Abstract Histone deacetylase (HDAC) inhibitor panobinostat demonstrated activity against diffuse intrinsic pontine glioma (DIPG) in vitro, but its efficacy in vivo was limited by toxicity and poor blood brain barrier penetration. RG2833 (RGFP109) is a selective HDAC1/3 inhibitor that has established brain penetration. In clinical trials, the Cmax (plasma) of RG2833 was 32uM. RG2833 demonstrated cytotoxicity against temozolomide-resistant glioblastoma and downregulated the NFĸB pathway.
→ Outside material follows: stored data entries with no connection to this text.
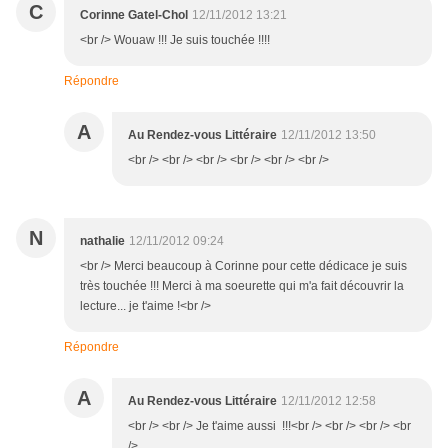
C
Corinne Gatel-Chol
12/11/2012 13:21
<br /> Wouaw !!! Je suis touchée !!!!
Répondre
A
Au Rendez-vous Littéraire
12/11/2012 13:50
<br /> <br /> <br /> <br /> <br /> <br />
N
nathalie
12/11/2012 09:24
<br /> Merci beaucoup à Corinne pour cette dédicace je suis
très touchée !!! Merci à ma soeurette qui m'a fait découvrir la
lecture... je t'aime !<br />
Répondre
A
Au Rendez-vous Littéraire
12/11/2012 12:58
<br /> <br /> Je t'aime aussi !!!<br /> <br /> <br /> <br
/>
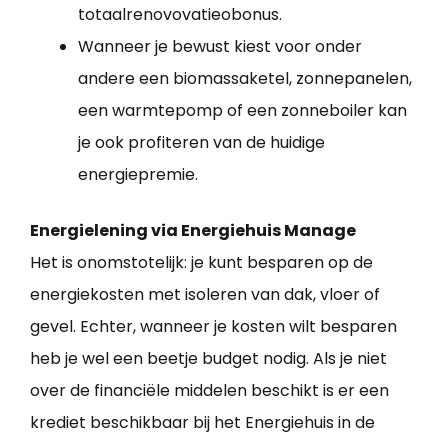
totaalrenovovatieobonus.
Wanneer je bewust kiest voor onder
andere een biomassaketel, zonnepanelen,
een warmtepomp of een zonneboiler kan
je ook profiteren van de huidige
energiepremie.
Energielening via Energiehuis Manage
Het is onomstotelijk: je kunt besparen op de
energiekosten met isoleren van dak, vloer of
gevel. Echter, wanneer je kosten wilt besparen
heb je wel een beetje budget nodig. Als je niet
over de financiële middelen beschikt is er een
krediet beschikbaar bij het Energiehuis in de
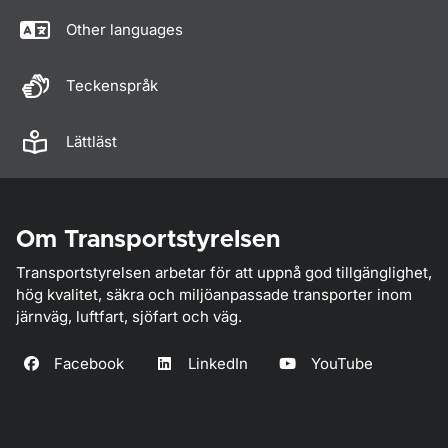
Other languages
Teckenspråk
Lättläst
Om Transportstyrelsen
Transportstyrelsen arbetar för att uppnå god tillgänglighet,
hög kvalitet, säkra och miljöanpassade transporter inom
järnväg, luftfart, sjöfart och väg.
Facebook
LinkedIn
YouTube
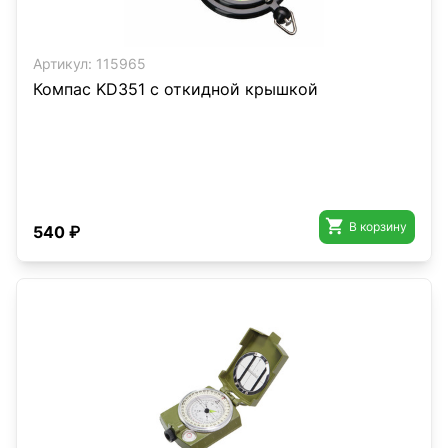
Артикул:
115965
Компас KD351 с откидной крышкой

В корзину
540 ₽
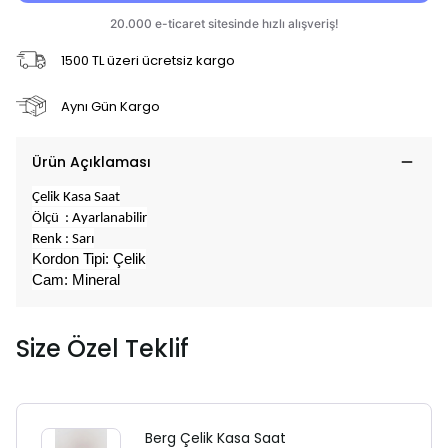
1500 TL üzeri ücretsiz kargo
Aynı Gün Kargo
Ürün Açıklaması
Çelik Kasa Saat
Ölçü : Ayarlanabilir
Renk : Sarı
Kordon Tipi: Çelik
Cam: Mineral
Size Özel Teklif
Berg Çelik Kasa Saat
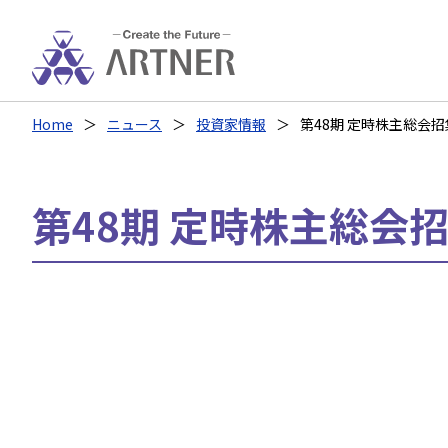
Home
ニュース
投資家情報
第48期 定時株主総会招集
第48期 定時株主総会招集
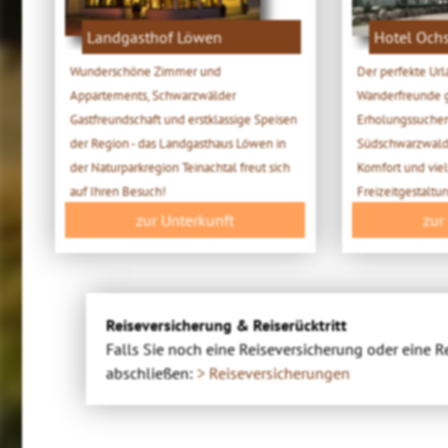
Landgasthof Löwen
Hotel Ochs
Wunderschöne Zimmer und
Der perfekte Url
Appartements, Schwarzwälder
Wanderfreunde 
Gastfreundschaft und erstklassige Speisen
Erholungssuchen
der Region - das Landgasthaus Löwen in
Südschwarzwald.
der Naturparkregion Teinachtal freut sich
Komfort und viel
auf Ihren Besuch!
Freizeitgestaltu
zur Unterkunft
zur
Reiseversicherung & Reiserücktritt
Falls Sie noch eine Reiseversicherung oder eine R
abschließen:
> Reiseversicherungen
Because this pathway is overexpressed in DIPG and may play a role in DIPG cell growth and survival, we hypothesized that RG2833 would kill DIPG cells. Treatment of DIPG cell lines with RG2833 as a single agent suppresses cell proliferation in the 5–10μM range (MTS assay for HSJD007 p=0.0004 10μM vs DMSO, JHH-DIPG1 p=0.001 10μM vs DMSO, SF-7761 p=0.04 10μM vs DMSO, SU-DIPG13 p=0.01 10μM vs DMSO by t-test). RG2833 induces apoptosis by 48 hours as measured by Western blot for cPARP and cleaved caspase 3 immunofluorescence (HSJD007 p<0.003 8μM vs DMSO, JHH-DIPG1 p=0.0026 10μM vs DMSO by t-test). RG2833 also slows cell proliferation as measured by Western blot for pRb and immunofluorescence for BrdU (HSJD007 p=0.008 8μM vs DMSO, JHH-DIPG1 p=0.0002 10μM vs DMSO by t-test). Western blot confirmed a dose-dependent increase in histone 3 acetylation with RG2833 treatment at 5 hours. We detected increased acetylated p65 and decreased expression of the NFĸB regulated pro-survival genes BCL2, BCL-xL, and XIAP with RG2833 treatment. Together, this data shows that HDAC inhibitor RG2833 may be a promising therapeutic candidate for DIPG via downregulation of the NFĸB pathway.